## DATA FOR THIS EXERCISE:
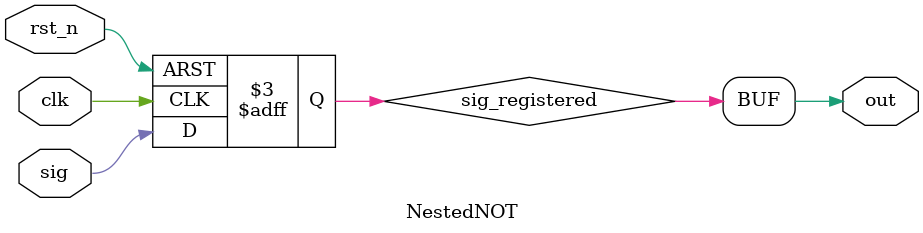
<source format=sv>
module NestedNOT(
    input  wire clk,     // 时钟信号输入
    input  wire rst_n,   // 复位信号输入
    input  wire sig,     // 数据输入信号
    output wire out      // 数据输出信号
);
    // 内部信号声明
    reg sig_registered;  // 寄存器
    
    // 输入寄存器
    always @(posedge clk or negedge rst_n) begin
        if (!rst_n)
            sig_registered <= 1'b0;
        else
            sig_registered <= sig;
    end
    
    // 输出逻辑 - 简化了连续两个NOT的逻辑
    // ~(~sig_registered) 等于 sig_registered
    assign out = sig_registered;
    
endmodule
</source>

## WORK TO COMPLETE:
Retype the line containing "if (!rst_n)" and all the lines after it, ending with the final line of the material, exactly.

## OUTPUT FOR THIS TASK:
        if (!rst_n)
            sig_registered <= 1'b0;
        else
            sig_registered <= sig;
    end
    
    // 输出逻辑 - 简化了连续两个NOT的逻辑
    // ~(~sig_registered) 等于 sig_registered
    assign out = sig_registered;
    
endmodule
</source>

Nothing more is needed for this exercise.